Task material: Begin

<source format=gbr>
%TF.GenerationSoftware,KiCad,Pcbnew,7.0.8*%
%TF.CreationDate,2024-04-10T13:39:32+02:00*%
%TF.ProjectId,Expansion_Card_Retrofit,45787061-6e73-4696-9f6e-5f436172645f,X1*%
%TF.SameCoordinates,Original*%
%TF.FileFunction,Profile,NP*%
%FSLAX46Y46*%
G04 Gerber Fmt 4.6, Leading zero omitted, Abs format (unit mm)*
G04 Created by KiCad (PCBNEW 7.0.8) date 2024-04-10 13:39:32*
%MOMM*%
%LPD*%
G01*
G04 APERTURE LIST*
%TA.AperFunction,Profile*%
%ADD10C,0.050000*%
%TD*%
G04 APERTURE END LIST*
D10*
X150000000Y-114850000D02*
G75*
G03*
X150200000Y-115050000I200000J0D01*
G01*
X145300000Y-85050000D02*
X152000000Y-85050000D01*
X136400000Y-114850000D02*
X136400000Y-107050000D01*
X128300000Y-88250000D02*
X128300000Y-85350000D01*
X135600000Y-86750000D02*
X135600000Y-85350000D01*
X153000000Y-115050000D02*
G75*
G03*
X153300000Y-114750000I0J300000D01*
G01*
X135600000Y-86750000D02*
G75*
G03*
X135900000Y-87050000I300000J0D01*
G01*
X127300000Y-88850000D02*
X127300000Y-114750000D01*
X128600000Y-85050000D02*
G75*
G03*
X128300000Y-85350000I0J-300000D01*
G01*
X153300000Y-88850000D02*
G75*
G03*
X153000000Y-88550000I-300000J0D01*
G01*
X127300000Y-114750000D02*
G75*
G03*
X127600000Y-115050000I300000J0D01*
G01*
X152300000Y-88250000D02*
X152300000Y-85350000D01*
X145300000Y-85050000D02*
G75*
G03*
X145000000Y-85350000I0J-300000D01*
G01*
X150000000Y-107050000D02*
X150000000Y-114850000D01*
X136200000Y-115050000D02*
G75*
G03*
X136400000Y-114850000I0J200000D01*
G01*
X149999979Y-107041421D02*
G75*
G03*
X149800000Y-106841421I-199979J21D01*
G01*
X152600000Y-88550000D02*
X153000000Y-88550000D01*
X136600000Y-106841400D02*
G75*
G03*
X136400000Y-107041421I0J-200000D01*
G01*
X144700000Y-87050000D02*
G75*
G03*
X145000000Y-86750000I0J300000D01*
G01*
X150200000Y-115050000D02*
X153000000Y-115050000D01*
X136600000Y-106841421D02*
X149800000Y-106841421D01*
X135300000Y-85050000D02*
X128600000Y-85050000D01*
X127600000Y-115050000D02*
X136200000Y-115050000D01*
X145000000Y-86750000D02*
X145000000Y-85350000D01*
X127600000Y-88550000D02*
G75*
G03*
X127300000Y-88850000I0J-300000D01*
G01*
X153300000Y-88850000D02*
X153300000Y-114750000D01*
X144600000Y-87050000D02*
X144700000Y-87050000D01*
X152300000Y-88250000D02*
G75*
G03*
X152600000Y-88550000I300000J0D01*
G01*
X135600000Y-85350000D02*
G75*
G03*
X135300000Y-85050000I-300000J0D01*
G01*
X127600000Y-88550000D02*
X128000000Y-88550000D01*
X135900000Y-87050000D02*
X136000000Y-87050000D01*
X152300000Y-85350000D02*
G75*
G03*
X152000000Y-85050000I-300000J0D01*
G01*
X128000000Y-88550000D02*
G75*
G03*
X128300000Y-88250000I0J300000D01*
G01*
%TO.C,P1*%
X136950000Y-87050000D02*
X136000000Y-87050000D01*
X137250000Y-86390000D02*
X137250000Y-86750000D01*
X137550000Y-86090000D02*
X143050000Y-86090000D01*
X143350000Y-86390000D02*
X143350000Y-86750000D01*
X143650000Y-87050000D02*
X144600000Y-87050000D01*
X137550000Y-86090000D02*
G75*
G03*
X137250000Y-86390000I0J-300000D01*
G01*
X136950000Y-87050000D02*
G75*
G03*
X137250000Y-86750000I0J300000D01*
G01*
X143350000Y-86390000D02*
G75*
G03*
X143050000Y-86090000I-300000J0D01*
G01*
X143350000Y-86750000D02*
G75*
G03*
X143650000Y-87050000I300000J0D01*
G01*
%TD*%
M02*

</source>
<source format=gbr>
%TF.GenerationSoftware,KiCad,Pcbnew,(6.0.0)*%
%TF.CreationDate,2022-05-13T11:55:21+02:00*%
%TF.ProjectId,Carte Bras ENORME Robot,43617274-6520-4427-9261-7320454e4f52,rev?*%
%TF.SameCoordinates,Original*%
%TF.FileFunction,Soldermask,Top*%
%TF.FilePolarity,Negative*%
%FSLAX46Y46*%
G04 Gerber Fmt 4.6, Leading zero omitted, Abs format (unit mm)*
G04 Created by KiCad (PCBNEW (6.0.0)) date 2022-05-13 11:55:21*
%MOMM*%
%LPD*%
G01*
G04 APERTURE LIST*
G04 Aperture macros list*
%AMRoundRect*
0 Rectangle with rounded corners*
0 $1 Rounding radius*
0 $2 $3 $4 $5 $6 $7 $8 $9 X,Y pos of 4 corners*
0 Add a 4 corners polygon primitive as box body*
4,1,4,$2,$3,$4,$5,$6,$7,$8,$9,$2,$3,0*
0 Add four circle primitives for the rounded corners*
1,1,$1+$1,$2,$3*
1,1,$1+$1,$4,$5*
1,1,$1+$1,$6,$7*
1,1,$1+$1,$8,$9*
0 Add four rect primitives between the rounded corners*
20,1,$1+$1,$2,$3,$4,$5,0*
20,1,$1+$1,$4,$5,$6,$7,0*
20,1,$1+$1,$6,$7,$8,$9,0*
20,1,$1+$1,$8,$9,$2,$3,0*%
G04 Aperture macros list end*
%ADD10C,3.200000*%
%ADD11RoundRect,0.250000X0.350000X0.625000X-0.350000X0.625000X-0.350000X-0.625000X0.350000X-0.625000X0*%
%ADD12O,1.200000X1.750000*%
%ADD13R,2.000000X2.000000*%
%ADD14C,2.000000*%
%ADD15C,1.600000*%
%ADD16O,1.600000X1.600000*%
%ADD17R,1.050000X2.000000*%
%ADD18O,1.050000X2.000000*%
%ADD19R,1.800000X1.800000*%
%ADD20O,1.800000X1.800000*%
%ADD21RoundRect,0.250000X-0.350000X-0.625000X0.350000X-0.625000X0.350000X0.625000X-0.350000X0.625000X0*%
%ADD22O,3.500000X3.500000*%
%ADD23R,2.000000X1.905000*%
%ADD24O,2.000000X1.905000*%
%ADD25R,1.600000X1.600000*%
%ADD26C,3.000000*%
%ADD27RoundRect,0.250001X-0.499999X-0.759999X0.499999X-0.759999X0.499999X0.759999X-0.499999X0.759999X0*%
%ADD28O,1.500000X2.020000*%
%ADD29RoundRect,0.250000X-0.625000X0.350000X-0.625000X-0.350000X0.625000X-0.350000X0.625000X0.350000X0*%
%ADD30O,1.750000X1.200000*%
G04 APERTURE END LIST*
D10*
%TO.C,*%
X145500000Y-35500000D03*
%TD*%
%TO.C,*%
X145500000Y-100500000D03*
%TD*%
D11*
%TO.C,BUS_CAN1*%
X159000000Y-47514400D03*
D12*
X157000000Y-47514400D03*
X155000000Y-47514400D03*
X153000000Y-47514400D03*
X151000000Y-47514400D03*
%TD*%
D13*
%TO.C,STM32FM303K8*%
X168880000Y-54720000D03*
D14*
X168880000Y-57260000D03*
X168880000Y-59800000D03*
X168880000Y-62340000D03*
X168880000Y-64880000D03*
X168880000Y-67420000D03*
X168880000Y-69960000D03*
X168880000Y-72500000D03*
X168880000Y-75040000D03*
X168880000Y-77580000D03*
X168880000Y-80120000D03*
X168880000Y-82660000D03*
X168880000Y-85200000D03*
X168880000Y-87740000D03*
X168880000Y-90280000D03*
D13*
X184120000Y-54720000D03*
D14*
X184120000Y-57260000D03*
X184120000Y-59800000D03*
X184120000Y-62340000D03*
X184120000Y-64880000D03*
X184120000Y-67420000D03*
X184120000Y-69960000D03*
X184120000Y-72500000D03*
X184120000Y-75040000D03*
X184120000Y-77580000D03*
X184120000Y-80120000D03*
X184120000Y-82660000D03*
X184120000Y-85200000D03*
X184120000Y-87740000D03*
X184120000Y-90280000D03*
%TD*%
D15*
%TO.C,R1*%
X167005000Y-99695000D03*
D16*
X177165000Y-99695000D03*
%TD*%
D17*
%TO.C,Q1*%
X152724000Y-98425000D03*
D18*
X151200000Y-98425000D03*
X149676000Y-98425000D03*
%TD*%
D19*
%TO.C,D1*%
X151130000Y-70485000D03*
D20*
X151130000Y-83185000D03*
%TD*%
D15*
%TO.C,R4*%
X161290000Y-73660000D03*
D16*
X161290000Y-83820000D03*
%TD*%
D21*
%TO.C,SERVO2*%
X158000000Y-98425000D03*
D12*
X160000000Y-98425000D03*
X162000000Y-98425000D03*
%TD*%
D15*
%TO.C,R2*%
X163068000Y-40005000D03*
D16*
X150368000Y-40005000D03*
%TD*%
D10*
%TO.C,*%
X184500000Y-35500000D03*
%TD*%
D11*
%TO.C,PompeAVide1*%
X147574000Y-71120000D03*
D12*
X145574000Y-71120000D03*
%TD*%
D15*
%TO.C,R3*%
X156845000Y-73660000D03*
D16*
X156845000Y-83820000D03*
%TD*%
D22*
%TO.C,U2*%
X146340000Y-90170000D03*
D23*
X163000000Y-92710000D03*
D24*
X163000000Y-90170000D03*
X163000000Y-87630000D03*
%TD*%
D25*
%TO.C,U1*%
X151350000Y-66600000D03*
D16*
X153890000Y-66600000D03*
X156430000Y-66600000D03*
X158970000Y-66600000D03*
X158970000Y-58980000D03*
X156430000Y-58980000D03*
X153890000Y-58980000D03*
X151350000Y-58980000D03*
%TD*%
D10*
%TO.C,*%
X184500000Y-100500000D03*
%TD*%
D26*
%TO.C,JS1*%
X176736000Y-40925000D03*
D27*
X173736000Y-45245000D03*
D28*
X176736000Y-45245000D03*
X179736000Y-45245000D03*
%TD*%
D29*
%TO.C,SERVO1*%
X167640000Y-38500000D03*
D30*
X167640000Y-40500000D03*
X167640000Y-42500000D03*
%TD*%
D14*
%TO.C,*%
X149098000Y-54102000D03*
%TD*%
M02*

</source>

Task material: End
Task material: Begin

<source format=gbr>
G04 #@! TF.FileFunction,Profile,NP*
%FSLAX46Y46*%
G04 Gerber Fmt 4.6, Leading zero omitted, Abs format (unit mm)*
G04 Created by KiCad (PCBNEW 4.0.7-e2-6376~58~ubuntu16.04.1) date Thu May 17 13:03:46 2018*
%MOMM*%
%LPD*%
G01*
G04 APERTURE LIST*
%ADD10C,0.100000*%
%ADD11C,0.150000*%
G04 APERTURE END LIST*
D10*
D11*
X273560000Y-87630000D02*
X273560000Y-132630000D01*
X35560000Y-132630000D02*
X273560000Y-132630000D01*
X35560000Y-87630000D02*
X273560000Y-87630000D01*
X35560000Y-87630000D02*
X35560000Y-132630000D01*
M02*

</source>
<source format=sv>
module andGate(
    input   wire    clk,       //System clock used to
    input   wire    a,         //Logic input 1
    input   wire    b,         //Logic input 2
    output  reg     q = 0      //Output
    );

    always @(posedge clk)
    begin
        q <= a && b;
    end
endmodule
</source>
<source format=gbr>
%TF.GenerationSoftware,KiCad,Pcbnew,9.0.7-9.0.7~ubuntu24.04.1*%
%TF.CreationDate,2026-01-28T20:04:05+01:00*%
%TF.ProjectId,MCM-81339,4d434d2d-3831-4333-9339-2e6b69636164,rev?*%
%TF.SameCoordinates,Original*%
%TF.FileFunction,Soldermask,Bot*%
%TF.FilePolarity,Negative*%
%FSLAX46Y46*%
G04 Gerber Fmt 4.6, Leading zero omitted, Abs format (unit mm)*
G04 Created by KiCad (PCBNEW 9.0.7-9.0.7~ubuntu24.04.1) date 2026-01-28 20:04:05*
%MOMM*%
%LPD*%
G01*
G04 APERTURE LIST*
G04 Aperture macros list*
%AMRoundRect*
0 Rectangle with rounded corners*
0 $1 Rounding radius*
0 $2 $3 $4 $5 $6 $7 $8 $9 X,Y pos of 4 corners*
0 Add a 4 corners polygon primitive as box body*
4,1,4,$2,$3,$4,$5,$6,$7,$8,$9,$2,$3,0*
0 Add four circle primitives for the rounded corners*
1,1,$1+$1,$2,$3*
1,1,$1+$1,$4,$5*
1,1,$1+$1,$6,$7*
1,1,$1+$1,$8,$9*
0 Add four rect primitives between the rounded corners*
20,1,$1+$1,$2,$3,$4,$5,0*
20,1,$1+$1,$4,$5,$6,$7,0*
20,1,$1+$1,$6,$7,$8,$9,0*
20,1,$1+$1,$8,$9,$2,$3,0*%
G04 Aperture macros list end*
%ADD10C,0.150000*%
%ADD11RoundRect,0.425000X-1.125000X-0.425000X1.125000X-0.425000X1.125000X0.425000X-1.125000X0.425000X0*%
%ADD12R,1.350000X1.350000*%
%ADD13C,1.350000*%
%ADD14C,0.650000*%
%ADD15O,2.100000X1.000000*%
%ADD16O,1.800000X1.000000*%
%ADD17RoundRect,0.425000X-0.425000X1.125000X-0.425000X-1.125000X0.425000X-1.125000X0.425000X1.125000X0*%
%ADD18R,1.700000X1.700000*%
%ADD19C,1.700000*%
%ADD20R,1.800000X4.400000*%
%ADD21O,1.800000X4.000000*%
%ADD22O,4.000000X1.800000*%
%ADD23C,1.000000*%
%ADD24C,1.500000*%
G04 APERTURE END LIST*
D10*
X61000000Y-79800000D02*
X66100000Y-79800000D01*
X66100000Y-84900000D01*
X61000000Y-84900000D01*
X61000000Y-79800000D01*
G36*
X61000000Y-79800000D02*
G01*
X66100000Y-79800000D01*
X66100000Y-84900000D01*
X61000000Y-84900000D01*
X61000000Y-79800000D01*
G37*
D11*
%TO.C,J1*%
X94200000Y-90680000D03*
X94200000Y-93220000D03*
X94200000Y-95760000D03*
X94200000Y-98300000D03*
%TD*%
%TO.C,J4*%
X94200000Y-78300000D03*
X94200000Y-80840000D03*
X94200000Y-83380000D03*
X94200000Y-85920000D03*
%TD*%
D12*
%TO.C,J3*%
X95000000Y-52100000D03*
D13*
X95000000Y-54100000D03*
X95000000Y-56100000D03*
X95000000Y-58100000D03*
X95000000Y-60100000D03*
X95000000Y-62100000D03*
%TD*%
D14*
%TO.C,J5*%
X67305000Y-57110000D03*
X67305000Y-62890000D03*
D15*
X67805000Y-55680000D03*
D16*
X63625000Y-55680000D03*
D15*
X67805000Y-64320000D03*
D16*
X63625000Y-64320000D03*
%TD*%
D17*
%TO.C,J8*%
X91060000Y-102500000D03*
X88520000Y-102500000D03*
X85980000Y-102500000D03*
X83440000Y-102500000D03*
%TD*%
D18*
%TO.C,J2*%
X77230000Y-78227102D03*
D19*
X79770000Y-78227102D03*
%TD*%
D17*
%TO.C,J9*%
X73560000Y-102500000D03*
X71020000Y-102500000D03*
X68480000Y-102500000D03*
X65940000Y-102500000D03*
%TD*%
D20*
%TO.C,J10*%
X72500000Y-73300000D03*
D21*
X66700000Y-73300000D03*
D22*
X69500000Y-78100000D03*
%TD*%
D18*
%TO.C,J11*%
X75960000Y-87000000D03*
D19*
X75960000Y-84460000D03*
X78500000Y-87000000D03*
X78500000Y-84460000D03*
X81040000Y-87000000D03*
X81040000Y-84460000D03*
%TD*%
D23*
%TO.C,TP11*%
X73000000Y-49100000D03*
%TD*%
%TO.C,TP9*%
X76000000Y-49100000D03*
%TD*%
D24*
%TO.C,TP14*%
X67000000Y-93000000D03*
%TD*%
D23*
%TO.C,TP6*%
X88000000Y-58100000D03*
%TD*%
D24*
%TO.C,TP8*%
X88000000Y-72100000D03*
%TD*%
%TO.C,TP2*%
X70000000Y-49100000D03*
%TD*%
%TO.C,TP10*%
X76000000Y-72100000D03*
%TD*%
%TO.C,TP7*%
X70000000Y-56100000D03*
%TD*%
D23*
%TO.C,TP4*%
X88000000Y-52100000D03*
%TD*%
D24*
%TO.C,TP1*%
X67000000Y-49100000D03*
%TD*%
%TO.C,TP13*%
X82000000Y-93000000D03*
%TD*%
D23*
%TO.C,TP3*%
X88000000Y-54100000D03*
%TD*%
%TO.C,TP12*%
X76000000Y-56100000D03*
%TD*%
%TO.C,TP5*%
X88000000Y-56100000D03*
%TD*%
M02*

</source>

Task material: End

## [Aim of the exercise]
Say, as a bare number, how many lines in the entries above include the string "GenerationSoftware".

## [Answer area]
3